PROVIDED PASSAGE:
A. Monitoring installed static meter
First of all, the correctness of the readings from the installed static meter were investigated. This was done using a power quality analyzer model PQube Classic from Power Standards Lab, which was installed directly after the static meter. The installed static meter was read out using a pulse counter system using a photo-diode connected to the meter [8]. The meter has a blinking light emitting diode (LED) that gives a blink for every consumed watt-hour of energy. From this measurement it resulted that the readings of the power quality analyzer were in accordance with the static meter readings and therefore questioning these static meter readings was a false assumption. B. Oven measurement
Then after switching off (groups of) devices in the residence it was found that the increased energy consumption resulted from the oven in stand-by mode. An energy measurement was done in between the oven and the mains socket in which the oven was plugged in. The line current was measured, using a current probe model TA189 from Pico Technology, and the voltage between the line and neutral conductor was measured using a differential probe model TA043 from the same manu-facturer. The transducers were connected to a 5444B Picoscope digitizer with a sampling frequency of 20 MHz. A schematic overview of the measurement setup is shown in Fig. 2.

DATA EXTRACT:
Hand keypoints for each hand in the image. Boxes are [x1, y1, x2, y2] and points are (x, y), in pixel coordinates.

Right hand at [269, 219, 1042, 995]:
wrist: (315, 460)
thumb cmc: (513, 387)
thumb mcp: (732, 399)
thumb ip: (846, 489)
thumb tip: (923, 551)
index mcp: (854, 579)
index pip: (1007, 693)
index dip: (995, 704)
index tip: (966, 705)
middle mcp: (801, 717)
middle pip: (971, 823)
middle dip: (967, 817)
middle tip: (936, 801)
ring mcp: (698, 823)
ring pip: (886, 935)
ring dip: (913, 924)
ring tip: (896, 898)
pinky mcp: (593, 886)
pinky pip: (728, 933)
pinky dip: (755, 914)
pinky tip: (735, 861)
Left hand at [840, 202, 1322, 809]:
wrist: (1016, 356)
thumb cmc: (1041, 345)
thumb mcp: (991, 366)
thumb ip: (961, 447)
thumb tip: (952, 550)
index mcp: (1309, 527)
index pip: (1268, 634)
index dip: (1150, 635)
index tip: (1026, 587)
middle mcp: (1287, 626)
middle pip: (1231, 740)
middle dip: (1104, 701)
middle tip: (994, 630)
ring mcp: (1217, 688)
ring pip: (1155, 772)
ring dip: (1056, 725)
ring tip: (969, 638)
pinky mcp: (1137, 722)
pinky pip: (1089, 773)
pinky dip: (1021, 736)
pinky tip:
---
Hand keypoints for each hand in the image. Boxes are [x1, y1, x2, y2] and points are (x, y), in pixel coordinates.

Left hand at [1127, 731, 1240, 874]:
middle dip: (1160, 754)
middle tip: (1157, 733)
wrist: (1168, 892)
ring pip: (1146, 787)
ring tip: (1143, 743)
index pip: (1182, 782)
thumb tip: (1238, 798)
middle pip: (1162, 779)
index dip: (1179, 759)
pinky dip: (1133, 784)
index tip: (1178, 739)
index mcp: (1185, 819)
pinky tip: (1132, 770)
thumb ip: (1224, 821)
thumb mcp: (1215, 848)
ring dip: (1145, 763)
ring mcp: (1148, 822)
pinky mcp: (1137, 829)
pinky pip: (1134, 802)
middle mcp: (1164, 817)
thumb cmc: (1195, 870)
---
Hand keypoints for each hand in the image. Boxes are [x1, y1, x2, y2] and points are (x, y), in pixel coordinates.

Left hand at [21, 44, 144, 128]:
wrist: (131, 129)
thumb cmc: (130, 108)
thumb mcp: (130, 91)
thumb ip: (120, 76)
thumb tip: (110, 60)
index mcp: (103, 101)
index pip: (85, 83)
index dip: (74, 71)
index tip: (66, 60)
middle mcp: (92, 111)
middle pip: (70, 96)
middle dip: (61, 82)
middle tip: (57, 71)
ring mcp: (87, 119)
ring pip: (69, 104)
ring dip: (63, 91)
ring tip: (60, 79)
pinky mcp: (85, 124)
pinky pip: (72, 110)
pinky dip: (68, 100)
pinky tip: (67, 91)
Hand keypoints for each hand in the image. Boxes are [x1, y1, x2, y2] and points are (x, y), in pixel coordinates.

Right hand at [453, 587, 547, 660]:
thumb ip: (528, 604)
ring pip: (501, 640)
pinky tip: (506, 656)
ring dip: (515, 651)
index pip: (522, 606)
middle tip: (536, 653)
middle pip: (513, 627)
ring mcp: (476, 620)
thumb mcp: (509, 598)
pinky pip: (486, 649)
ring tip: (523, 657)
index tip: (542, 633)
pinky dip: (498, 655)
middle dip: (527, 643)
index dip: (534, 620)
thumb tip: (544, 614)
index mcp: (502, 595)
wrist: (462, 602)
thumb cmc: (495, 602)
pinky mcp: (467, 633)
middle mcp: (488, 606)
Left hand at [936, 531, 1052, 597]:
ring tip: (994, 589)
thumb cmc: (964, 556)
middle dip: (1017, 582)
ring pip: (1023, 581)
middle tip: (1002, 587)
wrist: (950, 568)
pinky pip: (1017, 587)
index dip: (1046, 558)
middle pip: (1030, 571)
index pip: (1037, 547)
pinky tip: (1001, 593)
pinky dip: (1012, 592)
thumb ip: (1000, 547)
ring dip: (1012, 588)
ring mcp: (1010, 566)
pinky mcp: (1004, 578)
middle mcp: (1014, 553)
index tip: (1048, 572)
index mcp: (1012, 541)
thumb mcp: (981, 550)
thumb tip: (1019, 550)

YOUR TASKS:
1. Rewrite the paragraph of the passage that begins "Then after switching off" as a short bulleted list that keeps its main facts.
2. According to the passage, why was questioning the installed static meter's readings a false assumption?
The data above have no connection to the passage.

ANSWERS BY TASK:
1.
- Switching off (groups of) devices in the residence showed that the oven in stand-by mode caused the increased energy consumption.
- An energy measurement was made between the oven and the mains socket it was plugged into.
- The line current was measured with a Pico Technology TA189 current probe.
- The voltage between the line and neutral conductor was measured with a Pico Technology TA043 differential probe.
- Both transducers were connected to a 5444B Picoscope digitizer sampling at 20 MHz.
- Fig. 2 shows a schematic overview of the setup.

2. The readings from the power quality analyzer, installed directly after the static meter, matched the static meter readings. Since the two agreed, there was no basis for doubting the static meter.